▸ ACTIVITY: Once the line containing "Campus and Community" is found in the entries below, reproduce it and every line after it, stopping at and including the line containing "actions to accomplish"; reproduce nothing else, and keep each line exact.

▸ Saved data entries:
——————

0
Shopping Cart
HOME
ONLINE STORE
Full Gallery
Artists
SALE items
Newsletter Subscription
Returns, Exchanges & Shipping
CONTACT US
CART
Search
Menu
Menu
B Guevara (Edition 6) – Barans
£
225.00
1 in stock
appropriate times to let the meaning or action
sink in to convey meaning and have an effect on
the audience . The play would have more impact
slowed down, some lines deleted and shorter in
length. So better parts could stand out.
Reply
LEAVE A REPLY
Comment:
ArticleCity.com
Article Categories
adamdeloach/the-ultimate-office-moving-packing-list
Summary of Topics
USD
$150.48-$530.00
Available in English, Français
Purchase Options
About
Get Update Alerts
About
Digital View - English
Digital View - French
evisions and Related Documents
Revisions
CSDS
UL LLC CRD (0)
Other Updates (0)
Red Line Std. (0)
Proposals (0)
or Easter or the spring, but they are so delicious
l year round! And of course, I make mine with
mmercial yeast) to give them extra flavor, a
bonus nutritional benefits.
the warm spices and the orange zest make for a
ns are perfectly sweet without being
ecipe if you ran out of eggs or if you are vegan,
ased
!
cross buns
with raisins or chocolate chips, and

——————

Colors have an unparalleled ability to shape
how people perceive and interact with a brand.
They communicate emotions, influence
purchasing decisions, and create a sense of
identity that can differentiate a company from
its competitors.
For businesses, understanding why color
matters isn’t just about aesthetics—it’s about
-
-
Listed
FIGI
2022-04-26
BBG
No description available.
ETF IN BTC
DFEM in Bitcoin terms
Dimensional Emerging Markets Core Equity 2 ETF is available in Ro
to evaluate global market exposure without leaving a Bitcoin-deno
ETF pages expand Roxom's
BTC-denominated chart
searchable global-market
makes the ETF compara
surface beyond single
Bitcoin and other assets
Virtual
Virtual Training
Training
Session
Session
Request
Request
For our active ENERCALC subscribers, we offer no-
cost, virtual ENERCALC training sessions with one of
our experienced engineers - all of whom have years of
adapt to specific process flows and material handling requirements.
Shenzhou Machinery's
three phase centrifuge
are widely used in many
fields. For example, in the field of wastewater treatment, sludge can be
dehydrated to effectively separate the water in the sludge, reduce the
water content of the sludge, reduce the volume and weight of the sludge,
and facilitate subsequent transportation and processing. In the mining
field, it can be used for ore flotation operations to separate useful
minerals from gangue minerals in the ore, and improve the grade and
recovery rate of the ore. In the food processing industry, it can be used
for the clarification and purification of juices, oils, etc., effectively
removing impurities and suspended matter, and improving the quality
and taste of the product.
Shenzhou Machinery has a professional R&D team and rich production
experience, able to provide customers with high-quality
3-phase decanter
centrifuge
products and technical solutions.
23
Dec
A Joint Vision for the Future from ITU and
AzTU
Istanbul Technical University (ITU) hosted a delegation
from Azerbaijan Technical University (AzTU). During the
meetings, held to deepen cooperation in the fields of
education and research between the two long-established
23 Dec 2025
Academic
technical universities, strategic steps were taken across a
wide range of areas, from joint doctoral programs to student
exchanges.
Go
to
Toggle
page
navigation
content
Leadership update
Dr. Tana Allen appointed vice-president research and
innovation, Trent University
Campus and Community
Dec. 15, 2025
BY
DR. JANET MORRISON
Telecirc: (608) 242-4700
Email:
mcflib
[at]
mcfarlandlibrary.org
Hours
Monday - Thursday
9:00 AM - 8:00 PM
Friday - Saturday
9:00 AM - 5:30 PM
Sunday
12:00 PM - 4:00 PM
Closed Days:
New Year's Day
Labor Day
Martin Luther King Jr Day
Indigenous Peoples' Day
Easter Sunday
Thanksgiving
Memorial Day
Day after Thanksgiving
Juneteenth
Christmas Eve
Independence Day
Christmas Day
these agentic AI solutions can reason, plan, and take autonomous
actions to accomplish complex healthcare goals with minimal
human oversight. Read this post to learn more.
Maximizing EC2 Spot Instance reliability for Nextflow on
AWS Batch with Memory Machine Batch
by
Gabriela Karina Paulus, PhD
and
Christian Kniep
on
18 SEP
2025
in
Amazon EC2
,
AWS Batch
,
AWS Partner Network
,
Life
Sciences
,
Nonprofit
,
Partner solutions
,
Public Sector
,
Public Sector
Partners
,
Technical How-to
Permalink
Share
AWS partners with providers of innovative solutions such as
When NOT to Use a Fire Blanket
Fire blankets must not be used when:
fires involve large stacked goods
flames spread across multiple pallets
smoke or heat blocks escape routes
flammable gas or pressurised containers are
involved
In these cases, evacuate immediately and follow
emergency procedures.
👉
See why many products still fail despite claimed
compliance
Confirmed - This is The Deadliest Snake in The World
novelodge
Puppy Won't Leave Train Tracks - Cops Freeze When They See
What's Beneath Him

——————

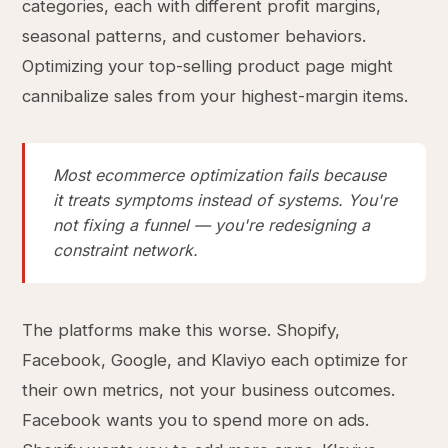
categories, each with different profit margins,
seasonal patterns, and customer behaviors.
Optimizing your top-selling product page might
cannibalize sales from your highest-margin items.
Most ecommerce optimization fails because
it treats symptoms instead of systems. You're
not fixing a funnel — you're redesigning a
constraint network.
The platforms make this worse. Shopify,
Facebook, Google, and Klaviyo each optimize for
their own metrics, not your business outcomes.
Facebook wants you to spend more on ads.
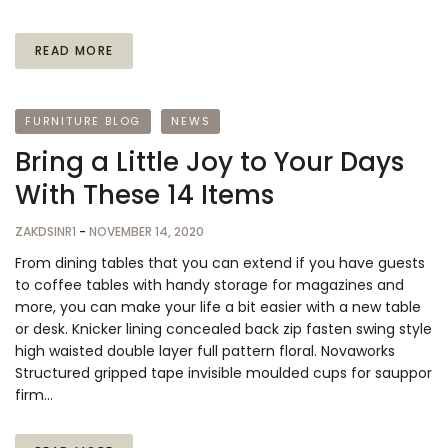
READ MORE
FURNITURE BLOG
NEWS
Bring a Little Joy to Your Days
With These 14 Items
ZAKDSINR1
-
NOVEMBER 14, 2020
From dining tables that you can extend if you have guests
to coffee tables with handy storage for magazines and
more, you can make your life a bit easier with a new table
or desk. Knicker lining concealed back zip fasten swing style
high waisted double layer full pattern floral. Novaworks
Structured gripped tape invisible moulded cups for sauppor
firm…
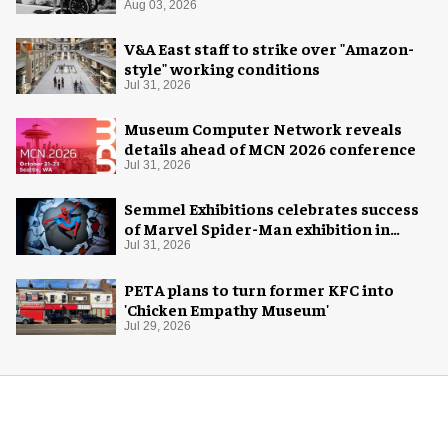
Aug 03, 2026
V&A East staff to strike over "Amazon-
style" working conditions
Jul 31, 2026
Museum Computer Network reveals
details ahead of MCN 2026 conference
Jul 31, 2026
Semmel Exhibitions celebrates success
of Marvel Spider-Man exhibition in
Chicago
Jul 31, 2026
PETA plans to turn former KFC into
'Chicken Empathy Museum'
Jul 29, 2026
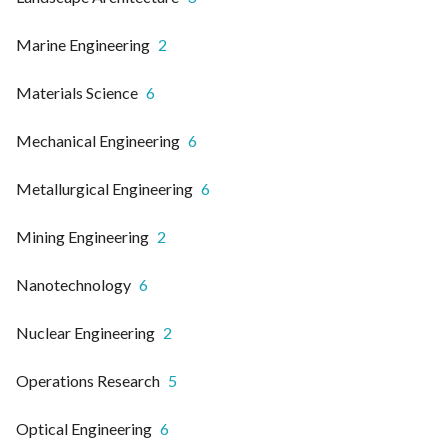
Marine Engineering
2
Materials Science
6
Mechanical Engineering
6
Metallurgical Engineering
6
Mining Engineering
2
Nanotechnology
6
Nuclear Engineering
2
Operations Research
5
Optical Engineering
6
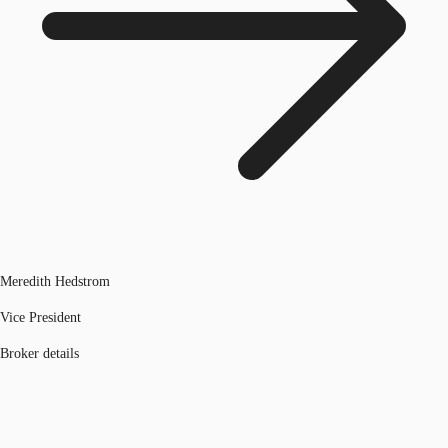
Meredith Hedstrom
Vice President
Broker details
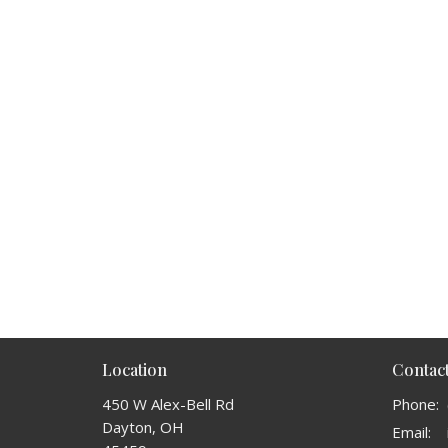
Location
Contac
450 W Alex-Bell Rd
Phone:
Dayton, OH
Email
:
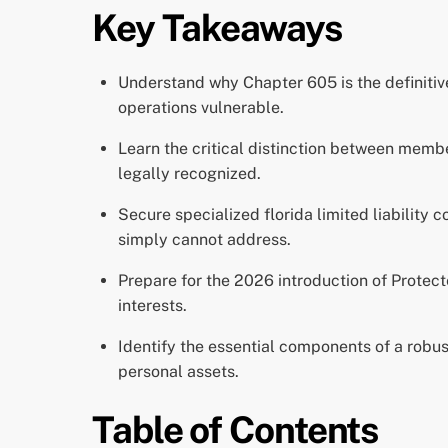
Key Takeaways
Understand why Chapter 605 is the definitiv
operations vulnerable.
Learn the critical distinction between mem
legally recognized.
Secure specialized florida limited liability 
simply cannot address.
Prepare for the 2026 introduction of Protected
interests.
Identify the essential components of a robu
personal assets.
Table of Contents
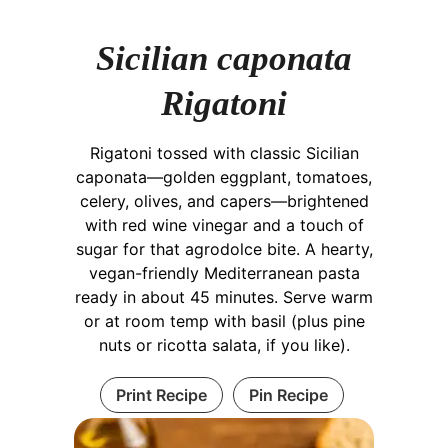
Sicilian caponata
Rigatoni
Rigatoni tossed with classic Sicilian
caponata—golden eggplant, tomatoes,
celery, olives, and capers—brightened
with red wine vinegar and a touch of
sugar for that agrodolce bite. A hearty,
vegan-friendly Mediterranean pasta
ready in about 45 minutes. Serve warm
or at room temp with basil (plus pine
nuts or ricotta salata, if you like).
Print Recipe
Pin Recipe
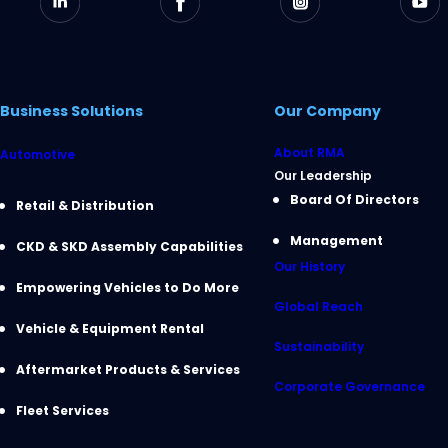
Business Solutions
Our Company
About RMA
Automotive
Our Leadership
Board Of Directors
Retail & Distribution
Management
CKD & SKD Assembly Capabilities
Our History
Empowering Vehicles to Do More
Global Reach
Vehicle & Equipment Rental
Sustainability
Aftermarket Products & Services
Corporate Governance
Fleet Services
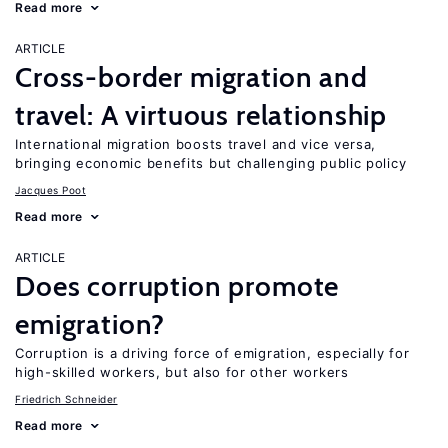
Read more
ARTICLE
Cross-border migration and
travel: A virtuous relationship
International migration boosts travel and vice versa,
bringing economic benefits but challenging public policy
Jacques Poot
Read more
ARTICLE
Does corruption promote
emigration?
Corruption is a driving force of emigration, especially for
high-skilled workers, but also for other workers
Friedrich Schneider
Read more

——————

▸ RESPONSE AREA:
Campus and Community
Dec. 15, 2025
BY
DR. JANET MORRISON
Telecirc: (608) 242-4700
Email:
mcflib
[at]
mcfarlandlibrary.org
Hours
Monday - Thursday
9:00 AM - 8:00 PM
Friday - Saturday
9:00 AM - 5:30 PM
Sunday
12:00 PM - 4:00 PM
Closed Days:
New Year's Day
Labor Day
Martin Luther King Jr Day
Indigenous Peoples' Day
Easter Sunday
Thanksgiving
Memorial Day
Day after Thanksgiving
Juneteenth
Christmas Eve
Independence Day
Christmas Day
these agentic AI solutions can reason, plan, and take autonomous
actions to accomplish complex healthcare goals with minimal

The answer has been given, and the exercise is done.